(Material supplied)

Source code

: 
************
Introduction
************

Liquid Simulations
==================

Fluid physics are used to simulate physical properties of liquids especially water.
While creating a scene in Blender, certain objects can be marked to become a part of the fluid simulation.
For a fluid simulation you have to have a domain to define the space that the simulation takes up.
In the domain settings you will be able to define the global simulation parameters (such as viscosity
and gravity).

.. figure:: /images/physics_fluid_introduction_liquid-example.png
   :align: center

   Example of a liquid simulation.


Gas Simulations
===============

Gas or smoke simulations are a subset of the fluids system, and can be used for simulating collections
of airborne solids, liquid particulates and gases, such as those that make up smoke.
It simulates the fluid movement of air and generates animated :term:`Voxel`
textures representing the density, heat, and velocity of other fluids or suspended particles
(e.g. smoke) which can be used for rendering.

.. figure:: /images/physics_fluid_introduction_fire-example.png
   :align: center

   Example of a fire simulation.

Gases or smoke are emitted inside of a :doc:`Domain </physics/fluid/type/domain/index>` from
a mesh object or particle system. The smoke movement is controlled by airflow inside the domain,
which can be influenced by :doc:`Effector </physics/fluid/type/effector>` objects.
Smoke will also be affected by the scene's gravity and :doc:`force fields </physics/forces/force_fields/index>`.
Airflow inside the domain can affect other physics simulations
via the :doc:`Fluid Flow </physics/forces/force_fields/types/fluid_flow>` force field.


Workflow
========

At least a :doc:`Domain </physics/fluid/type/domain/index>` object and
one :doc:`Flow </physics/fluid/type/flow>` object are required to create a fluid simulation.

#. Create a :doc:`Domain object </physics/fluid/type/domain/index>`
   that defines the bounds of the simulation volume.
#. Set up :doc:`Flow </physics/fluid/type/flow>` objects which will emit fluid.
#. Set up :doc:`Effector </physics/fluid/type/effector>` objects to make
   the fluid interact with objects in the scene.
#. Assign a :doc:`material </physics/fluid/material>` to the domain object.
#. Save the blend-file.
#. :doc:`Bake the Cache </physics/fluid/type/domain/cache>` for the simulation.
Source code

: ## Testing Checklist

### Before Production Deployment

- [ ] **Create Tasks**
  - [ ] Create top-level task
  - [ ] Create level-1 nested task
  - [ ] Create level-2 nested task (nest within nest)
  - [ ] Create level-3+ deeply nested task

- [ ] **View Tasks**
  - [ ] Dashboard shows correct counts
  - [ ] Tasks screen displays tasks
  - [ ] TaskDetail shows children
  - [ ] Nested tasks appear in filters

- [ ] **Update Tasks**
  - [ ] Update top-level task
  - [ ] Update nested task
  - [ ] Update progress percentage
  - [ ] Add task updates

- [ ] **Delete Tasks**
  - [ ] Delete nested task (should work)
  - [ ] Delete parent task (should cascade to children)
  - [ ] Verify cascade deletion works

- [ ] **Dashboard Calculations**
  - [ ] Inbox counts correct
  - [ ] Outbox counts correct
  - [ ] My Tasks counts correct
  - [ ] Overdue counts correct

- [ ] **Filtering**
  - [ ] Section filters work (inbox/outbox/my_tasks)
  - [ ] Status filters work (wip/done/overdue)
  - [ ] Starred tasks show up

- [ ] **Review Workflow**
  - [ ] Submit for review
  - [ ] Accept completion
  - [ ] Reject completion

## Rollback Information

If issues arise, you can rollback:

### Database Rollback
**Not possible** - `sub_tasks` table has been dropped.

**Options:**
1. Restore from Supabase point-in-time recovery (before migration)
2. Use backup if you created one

(End Material supplied)

*Job:* Nothing in the records may be left out; copy them all exactly.

*Response to this exercise:*
Source code

: 
************
Introduction
************

Liquid Simulations
==================

Fluid physics are used to simulate physical properties of liquids especially water.
While creating a scene in Blender, certain objects can be marked to become a part of the fluid simulation.
For a fluid simulation you have to have a domain to define the space that the simulation takes up.
In the domain settings you will be able to define the global simulation parameters (such as viscosity
and gravity).

.. figure:: /images/physics_fluid_introduction_liquid-example.png
   :align: center

   Example of a liquid simulation.


Gas Simulations
===============

Gas or smoke simulations are a subset of the fluids system, and can be used for simulating collections
of airborne solids, liquid particulates and gases, such as those that make up smoke.
It simulates the fluid movement of air and generates animated :term:`Voxel`
textures representing the density, heat, and velocity of other fluids or suspended particles
(e.g. smoke) which can be used for rendering.

.. figure:: /images/physics_fluid_introduction_fire-example.png
   :align: center

   Example of a fire simulation.

Gases or smoke are emitted inside of a :doc:`Domain </physics/fluid/type/domain/index>` from
a mesh object or particle system. The smoke movement is controlled by airflow inside the domain,
which can be influenced by :doc:`Effector </physics/fluid/type/effector>` objects.
Smoke will also be affected by the scene's gravity and :doc:`force fields </physics/forces/force_fields/index>`.
Airflow inside the domain can affect other physics simulations
via the :doc:`Fluid Flow </physics/forces/force_fields/types/fluid_flow>` force field.


Workflow
========

At least a :doc:`Domain </physics/fluid/type/domain/index>` object and
one :doc:`Flow </physics/fluid/type/flow>` object are required to create a fluid simulation.

#. Create a :doc:`Domain object </physics/fluid/type/domain/index>`
   that defines the bounds of the simulation volume.
#. Set up :doc:`Flow </physics/fluid/type/flow>` objects which will emit fluid.
#. Set up :doc:`Effector </physics/fluid/type/effector>` objects to make
   the fluid interact with objects in the scene.
#. Assign a :doc:`material </physics/fluid/material>` to the domain object.
#. Save the blend-file.
#. :doc:`Bake the Cache </physics/fluid/type/domain/cache>` for the simulation.
Source code

: ## Testing Checklist

### Before Production Deployment

- [ ] **Create Tasks**
  - [ ] Create top-level task
  - [ ] Create level-1 nested task
  - [ ] Create level-2 nested task (nest within nest)
  - [ ] Create level-3+ deeply nested task

- [ ] **View Tasks**
  - [ ] Dashboard shows correct counts
  - [ ] Tasks screen displays tasks
  - [ ] TaskDetail shows children
  - [ ] Nested tasks appear in filters

- [ ] **Update Tasks**
  - [ ] Update top-level task
  - [ ] Update nested task
  - [ ] Update progress percentage
  - [ ] Add task updates

- [ ] **Delete Tasks**
  - [ ] Delete nested task (should work)
  - [ ] Delete parent task (should cascade to children)
  - [ ] Verify cascade deletion works

- [ ] **Dashboard Calculations**
  - [ ] Inbox counts correct
  - [ ] Outbox counts correct
  - [ ] My Tasks counts correct
  - [ ] Overdue counts correct

- [ ] **Filtering**
  - [ ] Section filters work (inbox/outbox/my_tasks)
  - [ ] Status filters work (wip/done/overdue)
  - [ ] Starred tasks show up

- [ ] **Review Workflow**
  - [ ] Submit for review
  - [ ] Accept completion
  - [ ] Reject completion

## Rollback Information

If issues arise, you can rollback:

### Database Rollback
**Not possible** - `sub_tasks` table has been dropped.

**Options:**
1. Restore from Supabase point-in-time recovery (before migration)
2. Use backup if you created one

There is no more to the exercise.